Your task is to copy the stretch of lines in the records below that begins with the line containing "ICP-MS operational parameters." and ends with the line containing "Table 3. Univariable", exactly as written, with nothing added.

=======

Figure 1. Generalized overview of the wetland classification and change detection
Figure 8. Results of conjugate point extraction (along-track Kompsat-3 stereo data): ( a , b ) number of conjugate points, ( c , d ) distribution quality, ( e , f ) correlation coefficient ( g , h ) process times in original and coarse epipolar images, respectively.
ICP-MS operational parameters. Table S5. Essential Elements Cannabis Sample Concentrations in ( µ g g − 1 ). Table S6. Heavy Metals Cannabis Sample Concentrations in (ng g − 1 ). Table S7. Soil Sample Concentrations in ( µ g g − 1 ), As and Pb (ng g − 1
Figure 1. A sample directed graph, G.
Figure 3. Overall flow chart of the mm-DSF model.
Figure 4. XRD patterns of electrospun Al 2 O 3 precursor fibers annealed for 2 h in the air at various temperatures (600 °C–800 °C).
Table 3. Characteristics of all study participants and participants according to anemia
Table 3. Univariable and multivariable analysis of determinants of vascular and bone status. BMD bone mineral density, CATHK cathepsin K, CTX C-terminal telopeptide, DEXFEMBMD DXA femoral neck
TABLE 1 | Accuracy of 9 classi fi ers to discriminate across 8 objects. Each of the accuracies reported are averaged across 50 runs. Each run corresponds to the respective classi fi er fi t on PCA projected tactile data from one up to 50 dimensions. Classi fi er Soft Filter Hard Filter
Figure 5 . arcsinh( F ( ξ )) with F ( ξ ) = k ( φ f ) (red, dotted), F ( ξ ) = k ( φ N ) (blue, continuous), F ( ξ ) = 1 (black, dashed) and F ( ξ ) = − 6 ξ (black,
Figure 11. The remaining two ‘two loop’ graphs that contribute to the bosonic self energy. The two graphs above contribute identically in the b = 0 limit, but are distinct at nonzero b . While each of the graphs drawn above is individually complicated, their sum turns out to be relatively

=======

— Result for this exercise —
ICP-MS operational parameters. Table S5. Essential Elements Cannabis Sample Concentrations in ( µ g g − 1 ). Table S6. Heavy Metals Cannabis Sample Concentrations in (ng g − 1 ). Table S7. Soil Sample Concentrations in ( µ g g − 1 ), As and Pb (ng g − 1
Figure 1. A sample directed graph, G.
Figure 3. Overall flow chart of the mm-DSF model.
Figure 4. XRD patterns of electrospun Al 2 O 3 precursor fibers annealed for 2 h in the air at various temperatures (600 °C–800 °C).
Table 3. Characteristics of all study participants and participants according to anemia
Table 3. Univariable and multivariable analysis of determinants of vascular and bone status. BMD bone mineral density, CATHK cathepsin K, CTX C-terminal telopeptide, DEXFEMBMD DXA femoral neck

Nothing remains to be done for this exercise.